Task prompt » Look for "- SpaA_2 (PF19403): pos. 2148 - 2235" in the entries below. Then write out exactly the line that holds it and every line after it, to the last, and nothing else.

Stored data entries »
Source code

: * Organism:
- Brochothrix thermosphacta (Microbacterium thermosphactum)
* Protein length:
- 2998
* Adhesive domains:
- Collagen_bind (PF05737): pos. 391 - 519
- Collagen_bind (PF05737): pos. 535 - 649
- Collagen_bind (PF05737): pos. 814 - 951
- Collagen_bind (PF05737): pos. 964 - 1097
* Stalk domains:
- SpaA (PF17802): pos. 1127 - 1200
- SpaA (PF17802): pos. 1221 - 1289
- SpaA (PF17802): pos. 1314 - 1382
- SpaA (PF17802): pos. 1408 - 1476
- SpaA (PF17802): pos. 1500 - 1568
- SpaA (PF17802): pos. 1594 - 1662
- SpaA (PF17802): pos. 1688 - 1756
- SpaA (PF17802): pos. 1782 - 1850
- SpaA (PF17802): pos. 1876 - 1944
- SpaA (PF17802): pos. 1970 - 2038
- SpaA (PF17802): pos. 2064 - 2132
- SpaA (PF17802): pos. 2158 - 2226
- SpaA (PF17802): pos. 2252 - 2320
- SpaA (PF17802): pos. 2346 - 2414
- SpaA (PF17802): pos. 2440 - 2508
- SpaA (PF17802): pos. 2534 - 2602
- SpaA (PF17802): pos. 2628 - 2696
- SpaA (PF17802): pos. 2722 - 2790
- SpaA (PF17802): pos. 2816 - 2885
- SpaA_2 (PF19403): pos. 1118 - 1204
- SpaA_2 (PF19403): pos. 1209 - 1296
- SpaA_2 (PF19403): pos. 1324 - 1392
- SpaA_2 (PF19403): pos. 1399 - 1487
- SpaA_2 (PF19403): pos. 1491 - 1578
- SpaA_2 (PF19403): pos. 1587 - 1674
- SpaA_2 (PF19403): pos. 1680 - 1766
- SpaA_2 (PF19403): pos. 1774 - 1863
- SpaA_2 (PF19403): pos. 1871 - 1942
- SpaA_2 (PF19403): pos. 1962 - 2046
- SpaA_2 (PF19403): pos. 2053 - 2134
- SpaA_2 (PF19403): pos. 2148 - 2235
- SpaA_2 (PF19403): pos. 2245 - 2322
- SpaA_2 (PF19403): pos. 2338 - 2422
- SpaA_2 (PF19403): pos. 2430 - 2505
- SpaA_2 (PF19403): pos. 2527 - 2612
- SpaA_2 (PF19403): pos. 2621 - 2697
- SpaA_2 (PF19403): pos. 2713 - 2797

Output for this exercise »
- SpaA_2 (PF19403): pos. 2148 - 2235
- SpaA_2 (PF19403): pos. 2245 - 2322
- SpaA_2 (PF19403): pos. 2338 - 2422
- SpaA_2 (PF19403): pos. 2430 - 2505
- SpaA_2 (PF19403): pos. 2527 - 2612
- SpaA_2 (PF19403): pos. 2621 - 2697
- SpaA_2 (PF19403): pos. 2713 - 2797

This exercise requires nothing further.